I will be sending out a PM later, but could you all please take note that I have cancelled the Beehive Rally. I am sorry if this causes anyone any disappointment, but due to numbers I am unable to carry out the rally......However the next one I organize will be Brilliant.....I can't wait.
Zoe


----------



## carolgavin (May 9, 2005)

Awwwwwww sorry Zoe hunny thats a shame. If we ever get an end to our saga and have a van again we will defo be there. As long as its not tooooo far!!!


----------



## 108526 (Nov 29, 2007)




----------



## geraldandannie (Jun 4, 2006)

Sorry to hear that, Zoe. Prior arrangements (annual family get together) precluded our attendance, but I'm so glad your not daunted.

Gerald


----------



## 108526 (Nov 29, 2007)

Thanks Gerald,

I refuse to be daunted, my next rally shall be marvelous!

Zoe


----------



## DABurleigh (May 9, 2005)

Not through lack of your efforts, Zoe. Better luck with the next one.

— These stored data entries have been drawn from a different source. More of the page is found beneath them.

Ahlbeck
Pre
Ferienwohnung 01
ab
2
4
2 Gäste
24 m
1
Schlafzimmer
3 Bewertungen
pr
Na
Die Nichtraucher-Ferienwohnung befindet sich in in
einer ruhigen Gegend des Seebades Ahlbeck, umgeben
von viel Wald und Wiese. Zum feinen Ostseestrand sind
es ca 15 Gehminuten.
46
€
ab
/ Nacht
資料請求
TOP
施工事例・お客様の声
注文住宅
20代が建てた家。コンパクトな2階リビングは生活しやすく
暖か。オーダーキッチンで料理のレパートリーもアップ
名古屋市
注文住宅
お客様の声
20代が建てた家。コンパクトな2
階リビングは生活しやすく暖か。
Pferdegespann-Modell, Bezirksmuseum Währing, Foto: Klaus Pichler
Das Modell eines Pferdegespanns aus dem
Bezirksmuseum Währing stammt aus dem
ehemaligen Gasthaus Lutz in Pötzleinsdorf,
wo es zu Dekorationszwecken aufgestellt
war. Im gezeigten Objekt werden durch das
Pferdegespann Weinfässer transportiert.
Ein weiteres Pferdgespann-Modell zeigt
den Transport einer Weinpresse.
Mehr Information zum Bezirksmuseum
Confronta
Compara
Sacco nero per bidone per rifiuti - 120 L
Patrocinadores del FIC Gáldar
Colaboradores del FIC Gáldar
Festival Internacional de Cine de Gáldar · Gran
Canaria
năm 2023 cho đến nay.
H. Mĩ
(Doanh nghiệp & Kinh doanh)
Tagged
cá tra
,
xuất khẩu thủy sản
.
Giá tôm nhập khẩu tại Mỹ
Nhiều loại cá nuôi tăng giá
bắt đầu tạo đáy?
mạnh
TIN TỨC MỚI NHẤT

Any chance I can persuade you to defect to Southern coordinator? 

Dave


----------



## 108526 (Nov 29, 2007)

Thank you Dave, But I am from up north, but I shall visit one of your rallies for tips one day


----------



## vardy (Sep 1, 2006)

This does not mean I am not going to treat you to the floor show the next time :twisted:


----------



## 108526 (Nov 29, 2007)

My next rally will be organised with you as the floor show, when i organise the great northern rally for northerners!
I am currently going through the thought prosess to make it the best rally going


----------



## talbot28 (Jan 24, 2006)

sorry to hear that it is cancelled,I will just have to drink a full tray of john smiths myself hic.
alan(talbot28


----------



## 108526 (Nov 29, 2007)

Sorry Alan, I might come round your and help you, i have nothing else on now


----------



## talbot28 (Jan 24, 2006)

hi Zoe,
are you going to elveston steam? you can walk it there,we`ve booked, Its a good weekend band on sat night
alan


----------



## 108526 (Nov 29, 2007)

I've just had a look yes i might just see you there, so it will have to be coffee at yours, as its only about 4 miles from home......not worth staying(lol)


----------



## talbot28 (Jan 24, 2006)

coffee on me then


----------



## 108526 (Nov 29, 2007)




----------



## vardy (Sep 1, 2006)

Going to Clumber Steam Rally next w end - going to wear alligator boob tube with orange rara skirt and warm knickers. Weather rubbish here tonight.

Good luck with next venture Zoe!


----------



## Wizzo (Dec 3, 2007)

Just going to add myself to the list as well  

OH well, maybe next time.

JohnW


----------